Barb hugged the woman as tightly as she could for a moment. Something about Melissa’s kindness and thoughtfulness in the moment just got to her. “Thank you,” she managed with a shaky voice, before wiping her eyes and ducking into the kitchen.
“You wanna invite Melissa over tonight?”
“For dinner?” Taylor’s eyes dazzled as she looked at her mother.
“For dinner and maybe if she wants to sleep over, we could have a movie night,” Barbara suggested as the girls clapped excitedly.
“Yeah!”
“Alright, you have to ask her. And if she says yes, I’ve gotta go tidy up. Are you girls okay to stay with her and help her finish the cookies?”
They both nodded at Barbara who pulled them into a group hug. And with that, the plans were set into motion.

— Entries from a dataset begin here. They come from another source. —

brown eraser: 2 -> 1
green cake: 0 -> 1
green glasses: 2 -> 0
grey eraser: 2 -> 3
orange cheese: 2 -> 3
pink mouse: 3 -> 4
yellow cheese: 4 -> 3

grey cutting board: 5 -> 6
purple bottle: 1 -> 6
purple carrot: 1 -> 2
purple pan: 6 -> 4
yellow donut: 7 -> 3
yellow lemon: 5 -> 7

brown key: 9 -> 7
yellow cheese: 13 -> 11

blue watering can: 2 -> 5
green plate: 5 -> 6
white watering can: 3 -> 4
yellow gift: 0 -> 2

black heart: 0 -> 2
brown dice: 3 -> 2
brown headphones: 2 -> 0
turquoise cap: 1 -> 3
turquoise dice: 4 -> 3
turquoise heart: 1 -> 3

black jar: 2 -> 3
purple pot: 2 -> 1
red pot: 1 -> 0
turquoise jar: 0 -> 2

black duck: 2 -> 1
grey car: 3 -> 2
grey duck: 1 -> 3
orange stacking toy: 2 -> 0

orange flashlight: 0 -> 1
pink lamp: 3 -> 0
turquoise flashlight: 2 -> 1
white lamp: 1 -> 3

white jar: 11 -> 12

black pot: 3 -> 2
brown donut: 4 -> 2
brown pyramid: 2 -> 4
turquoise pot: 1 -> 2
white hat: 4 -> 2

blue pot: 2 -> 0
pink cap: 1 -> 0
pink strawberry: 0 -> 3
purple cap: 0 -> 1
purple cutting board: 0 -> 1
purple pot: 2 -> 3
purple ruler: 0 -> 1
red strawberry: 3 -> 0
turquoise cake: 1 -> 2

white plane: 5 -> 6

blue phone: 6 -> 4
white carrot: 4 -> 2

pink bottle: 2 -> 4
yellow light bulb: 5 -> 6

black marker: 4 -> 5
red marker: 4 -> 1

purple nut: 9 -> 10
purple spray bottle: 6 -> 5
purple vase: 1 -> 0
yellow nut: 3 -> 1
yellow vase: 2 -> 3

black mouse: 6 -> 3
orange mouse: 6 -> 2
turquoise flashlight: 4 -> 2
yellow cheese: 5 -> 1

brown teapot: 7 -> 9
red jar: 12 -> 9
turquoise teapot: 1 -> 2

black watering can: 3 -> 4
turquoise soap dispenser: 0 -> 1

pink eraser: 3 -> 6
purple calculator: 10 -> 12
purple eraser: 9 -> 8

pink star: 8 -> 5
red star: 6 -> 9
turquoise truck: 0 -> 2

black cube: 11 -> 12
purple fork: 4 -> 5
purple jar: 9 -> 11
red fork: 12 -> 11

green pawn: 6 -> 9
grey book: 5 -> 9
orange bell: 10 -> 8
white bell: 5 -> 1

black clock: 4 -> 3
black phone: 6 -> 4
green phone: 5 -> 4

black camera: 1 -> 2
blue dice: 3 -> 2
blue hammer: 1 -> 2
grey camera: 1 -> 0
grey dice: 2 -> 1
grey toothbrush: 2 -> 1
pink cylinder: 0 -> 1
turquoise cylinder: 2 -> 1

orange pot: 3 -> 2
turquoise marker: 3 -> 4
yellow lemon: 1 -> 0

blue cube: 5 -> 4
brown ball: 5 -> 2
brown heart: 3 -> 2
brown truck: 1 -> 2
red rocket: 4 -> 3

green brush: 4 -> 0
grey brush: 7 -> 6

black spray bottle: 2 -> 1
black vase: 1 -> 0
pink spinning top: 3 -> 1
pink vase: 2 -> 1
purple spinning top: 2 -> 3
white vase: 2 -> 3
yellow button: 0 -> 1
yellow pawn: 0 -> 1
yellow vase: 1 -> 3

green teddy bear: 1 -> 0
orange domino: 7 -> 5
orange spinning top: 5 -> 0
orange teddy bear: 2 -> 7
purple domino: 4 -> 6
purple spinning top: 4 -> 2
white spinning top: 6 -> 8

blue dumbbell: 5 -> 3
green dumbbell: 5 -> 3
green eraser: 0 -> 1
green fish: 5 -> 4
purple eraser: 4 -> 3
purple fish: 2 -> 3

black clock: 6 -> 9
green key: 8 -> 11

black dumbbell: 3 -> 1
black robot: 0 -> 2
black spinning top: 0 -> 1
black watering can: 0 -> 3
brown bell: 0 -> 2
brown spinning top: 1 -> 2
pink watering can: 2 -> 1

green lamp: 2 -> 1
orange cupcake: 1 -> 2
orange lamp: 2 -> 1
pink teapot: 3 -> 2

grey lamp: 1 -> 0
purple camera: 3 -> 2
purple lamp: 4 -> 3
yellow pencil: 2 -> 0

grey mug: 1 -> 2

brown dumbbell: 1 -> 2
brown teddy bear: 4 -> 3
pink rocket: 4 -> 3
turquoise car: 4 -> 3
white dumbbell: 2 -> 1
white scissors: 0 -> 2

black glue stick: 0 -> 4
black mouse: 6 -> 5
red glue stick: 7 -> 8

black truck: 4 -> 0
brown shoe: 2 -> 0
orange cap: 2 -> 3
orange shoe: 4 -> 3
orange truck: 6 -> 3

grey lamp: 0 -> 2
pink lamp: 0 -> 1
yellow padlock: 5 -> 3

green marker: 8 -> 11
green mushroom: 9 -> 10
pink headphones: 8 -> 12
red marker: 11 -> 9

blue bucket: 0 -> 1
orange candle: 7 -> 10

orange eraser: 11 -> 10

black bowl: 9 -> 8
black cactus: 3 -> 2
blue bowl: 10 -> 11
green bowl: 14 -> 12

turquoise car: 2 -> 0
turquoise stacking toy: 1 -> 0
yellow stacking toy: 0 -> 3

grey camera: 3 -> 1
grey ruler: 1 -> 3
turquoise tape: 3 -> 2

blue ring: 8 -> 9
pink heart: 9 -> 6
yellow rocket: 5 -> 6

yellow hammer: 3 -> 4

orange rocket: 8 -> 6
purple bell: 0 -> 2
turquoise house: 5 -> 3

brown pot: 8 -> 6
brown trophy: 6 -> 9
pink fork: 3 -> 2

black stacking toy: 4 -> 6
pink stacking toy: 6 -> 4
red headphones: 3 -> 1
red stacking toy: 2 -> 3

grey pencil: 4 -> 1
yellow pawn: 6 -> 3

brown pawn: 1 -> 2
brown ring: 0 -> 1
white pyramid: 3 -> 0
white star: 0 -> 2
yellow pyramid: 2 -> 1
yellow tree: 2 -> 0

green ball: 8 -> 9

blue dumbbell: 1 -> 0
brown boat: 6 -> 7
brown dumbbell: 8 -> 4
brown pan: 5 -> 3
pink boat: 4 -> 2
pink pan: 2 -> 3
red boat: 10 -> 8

But Melissa didn’t leave after that first night. In fact, she spent a couple of weeks at Barbara’s house, checking in on her own place every few days or so.
And after school on a Thursday night, Barbara had requested chicken scallopini, which had always been one of her favorite dishes that Melissa made. But the second she saw it in front of her, the moment she smelled the chicken so close to her face, she could feel her stomach gurgle with upset.
“Oh, God,” she barely had time to make it to the bathroom before she vomited.
Later that night, once everything had settled down and the girls were tucked in, Melissa knocked on Barbara’s bedroom door gently.
“Hey.”
“Hey.”
“What’s up?”
“When were you gonna tell me that you’re pregnant?”
Barbara frowned at her. She was not a doctor nor was she even close to being right. But Barbara didn’t dwell on it for long before she set Melissa straight. “I’m not. I just got a wave of nausea. I’m fine.”
“You had an aversion to meat with Taylor and Gina, too, remember?”
“I’m not pregnant! There’s no way—” Barbara began before she cut herself off, thinking back to that awful last night in bed with her ex. Tears welled up in her eyes as she thought about how they hadn’t used protection, about how she hadn’t had her period in a while even though she thought it was coming a few weeks back, but she had chalked its absence up to stress. She calculated how far along she would be in her mind and sure enough, nine weeks out was about the time she stopped being able to eat meat products with the girls, too. “Mel?”
“We’ll get a test tomorrow on the way to school,” she reassured her, sitting down beside her in bed, realizing that Barbara hadn’t even put it together in her mind. She suddenly felt terrible that she’d been the one to tell her best friend what she thought Barbara already knew. “It’ll be okay.”
And even though Barbara hadn’t seen it coming, she knew just as Melissa did now that it was true. She really had to be more observant, pick up on more happenings around her, feelings she had, words people alluded to. But those thoughts were for another day, she decided. For now, she had to decide what she was going to do.